TF-Keras 层的 dtype 策略。

dtype 策略确定层的计算和变量 dtype。每个层都有一个策略。策略可以传递给层构造函数的 dtype 参数，或者可以使用 tf.keras.mixed_precision.set_global_policy 设置全局策略。

参数

name：策略名称，它确定计算和变量 dtype。可以是任何 dtype 名称，例如 'float32' 或 'float64'，这将导致计算和变量 dtype 都将是该 dtype。也可以是字符串 'mixed_float16' 或 'mixed_bfloat16'，这将导致计算 dtype 为 float16 或 bfloat16，而变量 dtype 为 float32。

通常，仅在使用混合精度时才需要与 dtype 策略进行交互，混合精度是指使用 float16 或 bfloat16 进行计算，而使用 float32 作为变量。这就是术语 mixed_precision 出现在 API 名称中的原因。可以通过将 'mixed_float16' 或 'mixed_bfloat16' 传递给 tf.keras.mixed_precision.set_global_policy 来启用混合精度。有关如何使用混合精度的更多信息，请参阅混合精度指南。

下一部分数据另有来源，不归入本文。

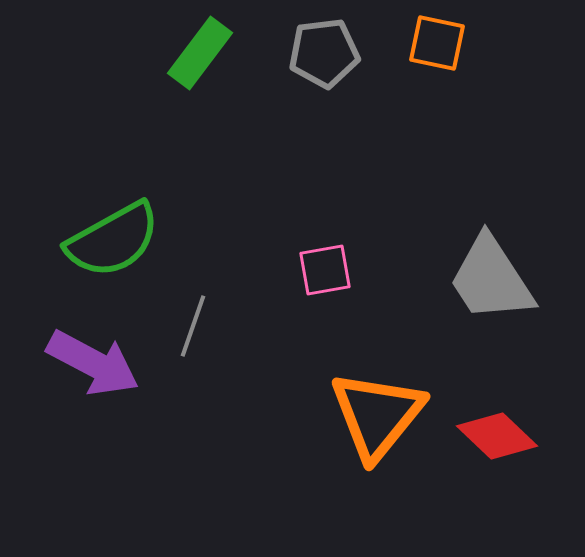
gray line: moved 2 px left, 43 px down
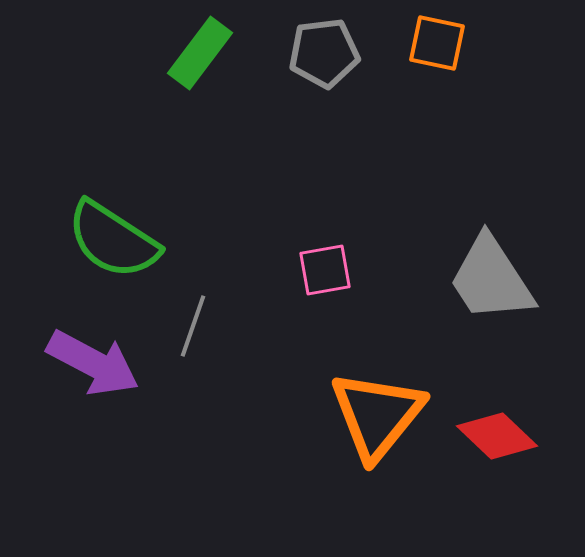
green semicircle: rotated 62 degrees clockwise
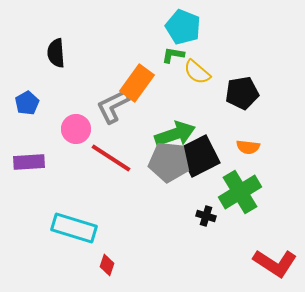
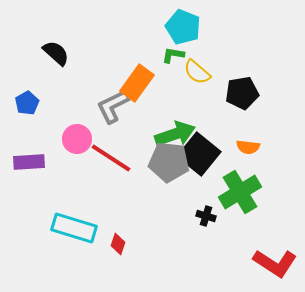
black semicircle: rotated 136 degrees clockwise
pink circle: moved 1 px right, 10 px down
black square: moved 2 px up; rotated 24 degrees counterclockwise
red diamond: moved 11 px right, 21 px up
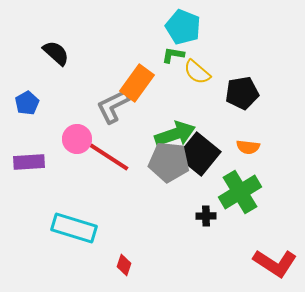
red line: moved 2 px left, 1 px up
black cross: rotated 18 degrees counterclockwise
red diamond: moved 6 px right, 21 px down
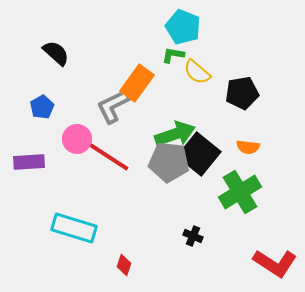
blue pentagon: moved 15 px right, 4 px down
black cross: moved 13 px left, 20 px down; rotated 24 degrees clockwise
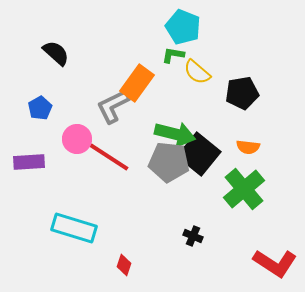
blue pentagon: moved 2 px left, 1 px down
green arrow: rotated 33 degrees clockwise
green cross: moved 4 px right, 3 px up; rotated 9 degrees counterclockwise
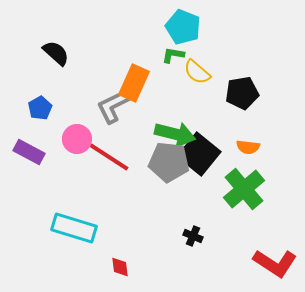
orange rectangle: moved 3 px left; rotated 12 degrees counterclockwise
purple rectangle: moved 10 px up; rotated 32 degrees clockwise
red diamond: moved 4 px left, 2 px down; rotated 25 degrees counterclockwise
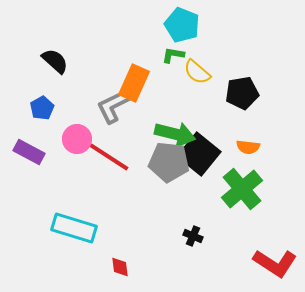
cyan pentagon: moved 1 px left, 2 px up
black semicircle: moved 1 px left, 8 px down
blue pentagon: moved 2 px right
green cross: moved 2 px left
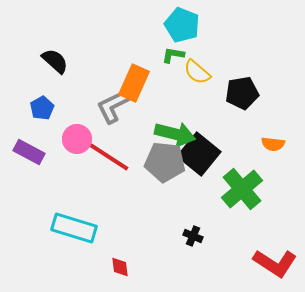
orange semicircle: moved 25 px right, 3 px up
gray pentagon: moved 4 px left
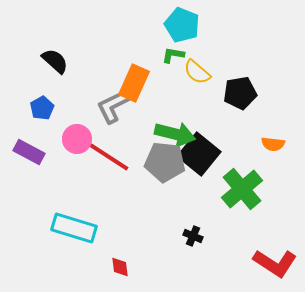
black pentagon: moved 2 px left
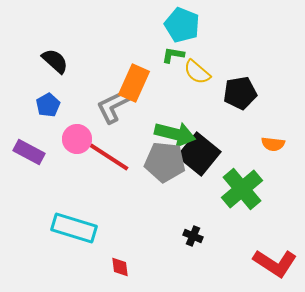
blue pentagon: moved 6 px right, 3 px up
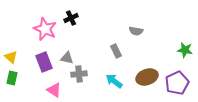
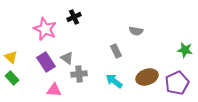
black cross: moved 3 px right, 1 px up
gray triangle: rotated 24 degrees clockwise
purple rectangle: moved 2 px right; rotated 12 degrees counterclockwise
green rectangle: rotated 56 degrees counterclockwise
pink triangle: rotated 28 degrees counterclockwise
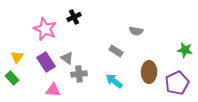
gray rectangle: rotated 32 degrees counterclockwise
yellow triangle: moved 6 px right; rotated 24 degrees clockwise
brown ellipse: moved 2 px right, 5 px up; rotated 70 degrees counterclockwise
pink triangle: moved 1 px left
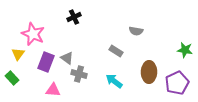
pink star: moved 12 px left, 5 px down
yellow triangle: moved 1 px right, 3 px up
purple rectangle: rotated 54 degrees clockwise
gray cross: rotated 21 degrees clockwise
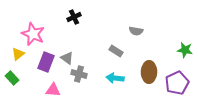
yellow triangle: rotated 16 degrees clockwise
cyan arrow: moved 1 px right, 3 px up; rotated 30 degrees counterclockwise
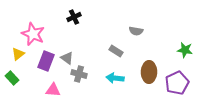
purple rectangle: moved 1 px up
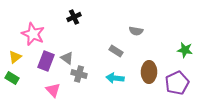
yellow triangle: moved 3 px left, 3 px down
green rectangle: rotated 16 degrees counterclockwise
pink triangle: rotated 42 degrees clockwise
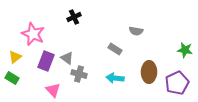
gray rectangle: moved 1 px left, 2 px up
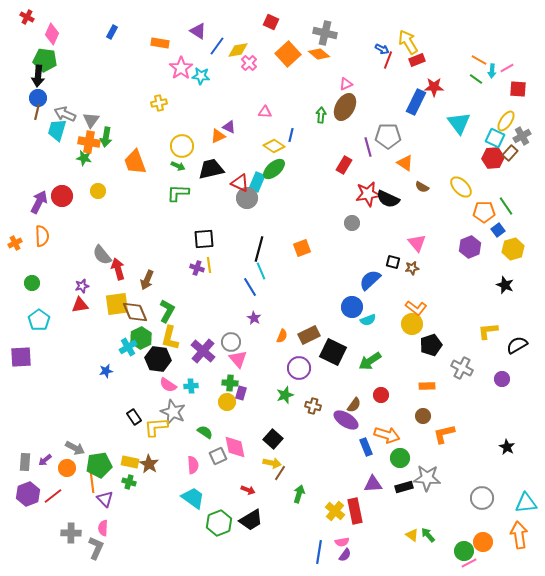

>>> tf.keras.mixed_precision.set_global_policy('mixed_float16')
>>> layer1 = tf.keras.layers.Dense(10)
>>> layer1.dtype_policy  # `layer1` will automatically use mixed precision
<Policy "mixed_float16">
>>> # Can optionally override layer to use float32
>>> # instead of mixed precision.
>>> layer2 = tf.keras.layers.Dense(10, dtype='float32')
>>> layer2.dtype_policy
<Policy "float32">
>>> # Set policy back to initial float32 for future examples.
>>> tf.keras.mixed_precision.set_global_policy('float32')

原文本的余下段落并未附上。